While Drupal and RDF Extensions can export each individual entities as RDF, they don't offer a facility to collect the RDF data of all entities in one place. For example, the RDF output of a node might reference other nodes or users of the site, but there is no data about these resources in the RDF of the first node. Having all the RDF data available in one place enables querying of graph data, possibly combined with third party data from the LOD cloud.

Triple stores are the best candidates for indexing this data since they are optimized for storing and querying large amounts of RDF data (they are also called RDF stores). Many different RDF stores exist, each with their own pros/cons, some are open source, some are optimized for large datasets, some support clustering. Wikipedia has a good list of Triple stores. Note that Drupal only support ARC2 for now, but it is possible to write plugins to support other stores (contact me if you are interested).

Triplestore setup

You first have to make sure you have a triple store ready to receive RDF data. Drupal currently only supports the ARC2 store which can run in the same database as the Drupal site. It is handy for prototyping and lightweight datasets and does not require to set up a separate server.

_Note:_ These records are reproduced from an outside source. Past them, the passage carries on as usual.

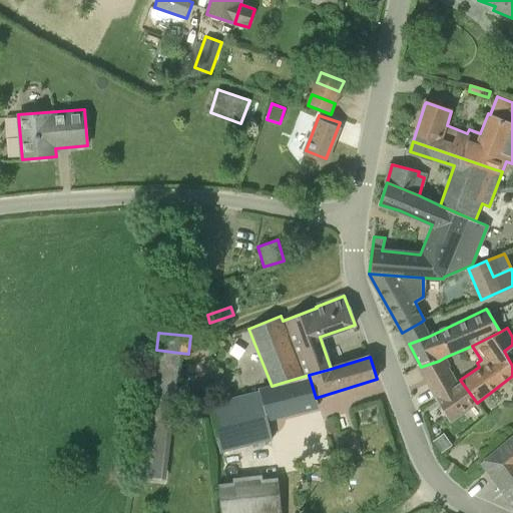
[(421,367),(438,399),(457,386),(459,385),(457,382),(449,367),(451,366),(446,357),(439,361),(430,364),(421,367)]
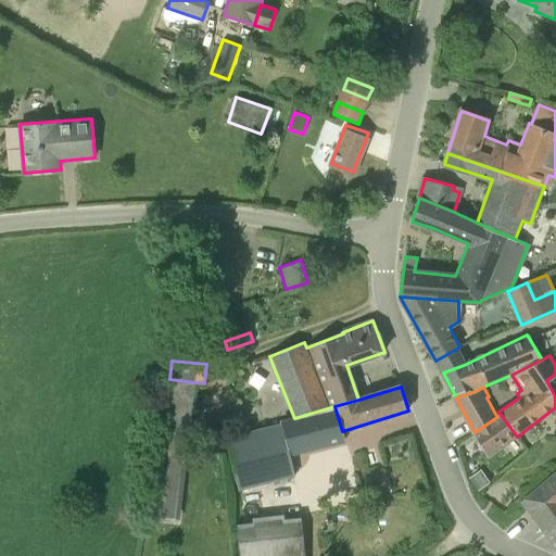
[(506,445),(512,441),(517,437),(498,412),(495,414),(497,417),(495,418),(475,432),(474,433),(488,458),(506,445)]
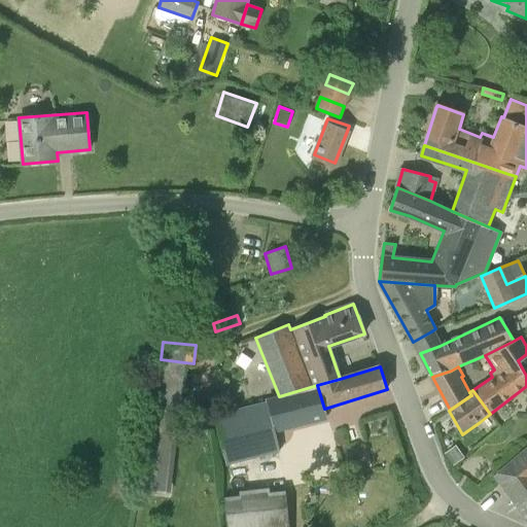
[(154,409),(146,489),(170,492),(176,438),(173,437),(175,412),(154,409)]
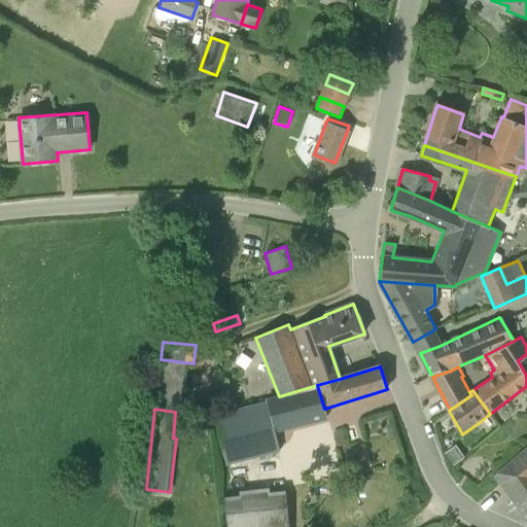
[(447,454),(454,465),(464,457),(457,447),(447,454)]
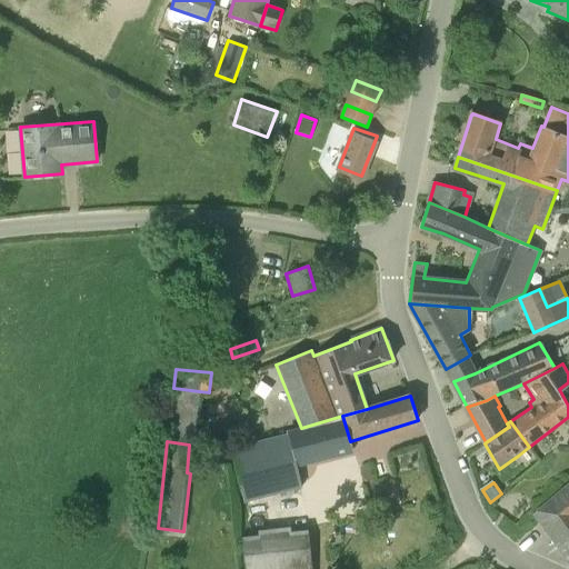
[(568,537),(568,488),(537,516),(558,545),(568,537)]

  • Install the ARC2 store module which requires the ARC2 library.
  • Browse to Configuration > Web Services > ARC2 store settings and click on "Add".
  • Fill in a name for your store (for example 'default') and specify the URI at which you want a SPARQL endpoint to be published, typically 'sparql'. Most of the other settings are fine to leave as default.

arc2_store.png

Indexing RDF data

Once you have your triplestore ready to receive RDF data, you need to set up Drupal to send its RDF data to your store. The RDF Indexer module for developed to manage the indexing of Drupal entities into any triplestore, and relies on the popular Search API module to set up each indexer.

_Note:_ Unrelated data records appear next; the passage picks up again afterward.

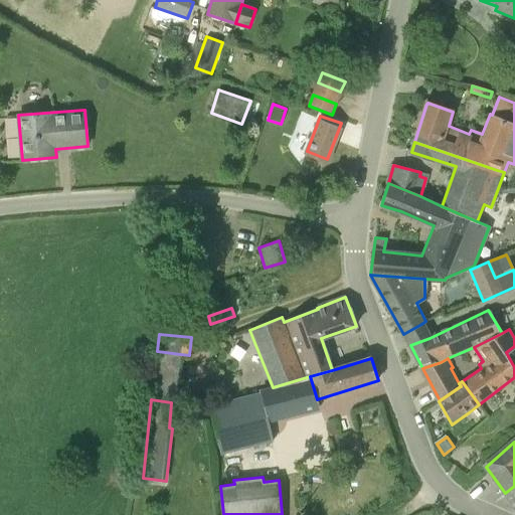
[(514,486),(505,493),(514,506),(514,486)]
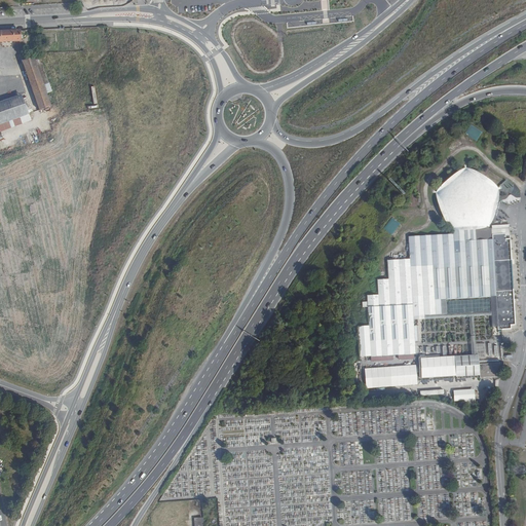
[(23,41),(22,35),(0,36),(0,46),(19,46),(42,116),(59,110),(45,68),(40,70),(37,63),(31,65),(29,58),(31,58),(29,50),(27,51),(25,41),(23,41)]
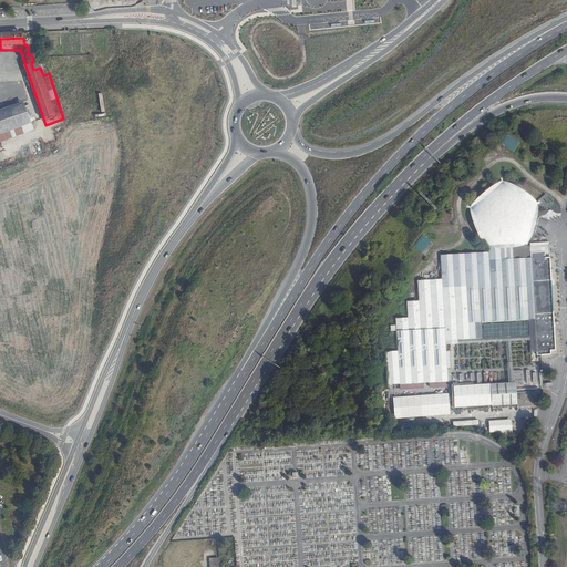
[(23,101),(0,109),(0,134),(31,123),(23,101)]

  • Install RDF Indexer and Search API
  • Browse to Configuration » Search and metadata » Search API and click on "Add server"
  • Enter a name for your server (e.g. RDF indexing server) and choose the "RDF Indexer service" as service class.
  • A list of available store should appear below, choose the store you just created above, and click save.
  • Go back to the Search API page, and this time click on create an index. In Search API, indexes are in charge of tracking a set of entities and keep them indexed in the particular server they are connected to.
  • Give a name to the new index (e.g. "Node RDF index") and choose the entity type this index will take care of. Select also the server you just created above.
  • On the fields page, just hit the save button. Fields are not used by the RDF Indexer module, so they can be left unselected.
  • The workflow page allows you to fine tune your index:
    • Bundle filter allows you to choose which content types (or bundles) you want to index. This is useful for example if you only want to index nodes of a particular type.
    • Public entities is useful if your site contains private nodes that you don't want to be indexed in your RDF store. Only the nodes accessible to the public (anonymous user) will be indexed

Once your RDF indexer server and index are ready, you can start indexing content by going to the "Status" tab of your index, and click "Index now". The indexing will also happen on cron run, so make sure you have Cron running often enough (every 5 or 10mins). This will make sure that as entities get created or updated, your RDF index will be kept up to date.